All its 3 major revenue lines – licensed software (Q2/07 revenue $149 million, up 21% year-over-year), maintenance ($152 million, +23% y-o-y) and global services ($62 million, +29% y-o-y) – have reported strong growth, totaling $363.23 million (+23% y-o-y) in total revenue for the quarter.

BOBJ’s Q2/07 operating margin stands at 9.08% while its non-GAAP Operating Margin has improved by 5 percentage points, reaching 18% versus 13% in Q2/06.

Sensing better business prospect, BOBJ has been on the prowl for quite some time, acquiring lesser entities that fit into its business. Its latest acquisitions, Cartesis in June last and Inxight a month later come after a 7-month lull. Between October and December 2006, it acquired Armstrong Laing and Nsite in quick succession, having gobbled up Firstlogic earlier.

Cartesis, also a French company, is a leader in performance management software with more than 1,300 enterprise customers, 600 employees, and 200 consultants worldwide. The company achieved approximately €100M ($125M) in revenue over the last twelve months. The acquisition was an all-cash transaction of approximately €225M (approximately $300M).

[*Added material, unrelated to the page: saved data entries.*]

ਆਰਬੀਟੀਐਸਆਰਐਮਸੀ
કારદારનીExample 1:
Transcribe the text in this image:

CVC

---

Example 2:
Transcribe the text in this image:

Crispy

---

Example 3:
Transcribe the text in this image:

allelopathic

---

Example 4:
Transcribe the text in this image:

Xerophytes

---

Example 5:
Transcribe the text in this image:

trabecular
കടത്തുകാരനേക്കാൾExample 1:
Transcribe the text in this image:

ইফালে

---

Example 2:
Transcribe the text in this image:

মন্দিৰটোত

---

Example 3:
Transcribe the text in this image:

Inxight is a Silicon Valley based business intelligence company that mines unstructured data to extract actionable information. Tapping into intelligence buried in Unstructured Data is a promising growth market. Aberdeen Group’s David Hatch has written a guest column on unstructured data analysis here.

David, in fact, has also discussed On-Demand Business Intelligence market dynamics, which would provide good context for understanding Business Object’s Nsite acquisition. Nsite is a Silicon Valley based software-as-a-service (SaaS) provider. The acquisition gives Business Objects access to Nsite’s on-demand application platform, engineering talent experienced in building and managing SaaS offerings, and approximately 27,000 Nsite subscribers. The acquisition will accelerate Business Object’s ability to deliver on-demand BI solutions, building upon the success of crystalreports.com.

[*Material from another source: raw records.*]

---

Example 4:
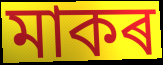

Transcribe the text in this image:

মাকৰ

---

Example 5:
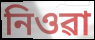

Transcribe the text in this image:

নিওৱাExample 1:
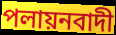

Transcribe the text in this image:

পলায়নবাদী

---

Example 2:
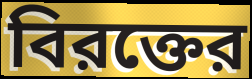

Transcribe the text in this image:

বিরক্তের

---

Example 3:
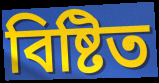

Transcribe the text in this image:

বিষ্টিত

The BI industry is experiencing a lack of adoption inside the enterprise due to scarcity of knowledgeable analysts who can use these systems successfully. David presents the case that On-Demand BI may be a solution
to this problem.
Business Objects may be listening!

Armstrong Laing is a British company specializing in profitability management solutions that did $19 Million in 2006 sales, and was purchased for 30 Million GBP ($56 Million). FirstLogic is a data quality solution vendor that was purchased for $69 Million cash.

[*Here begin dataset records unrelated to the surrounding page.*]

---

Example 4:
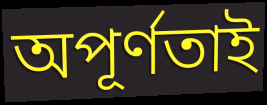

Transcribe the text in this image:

অপূর্ণতাই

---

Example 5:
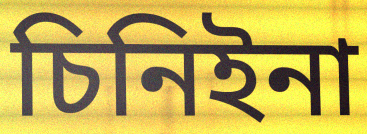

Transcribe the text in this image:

চিনিইনাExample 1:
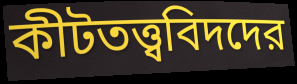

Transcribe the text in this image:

কীটতত্ত্ববিদদের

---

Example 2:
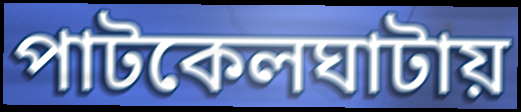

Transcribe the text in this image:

পাটকেলঘাটায়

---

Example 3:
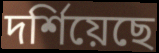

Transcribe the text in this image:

দর্শিয়েছে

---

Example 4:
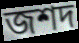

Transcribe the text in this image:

Clearly BOBJ is consolidating its position in the lucrative BI market, and its strategy of growth through acquisition seems to be paying off. The key to continued growth would be figuring out ways to increase adoption and usage of BI solutions inside the enterprise, as well as expanding the footprint into Small-Medium Enterprises (SME). Overall, Business Object’s strategy of growing into Enterprise 3.0 via acquisitions should pay off handsomely.

The stock is not cheap, having gone from $20 to $45 in one year, and currently trades near its 52-week high. The P/E is 52.68.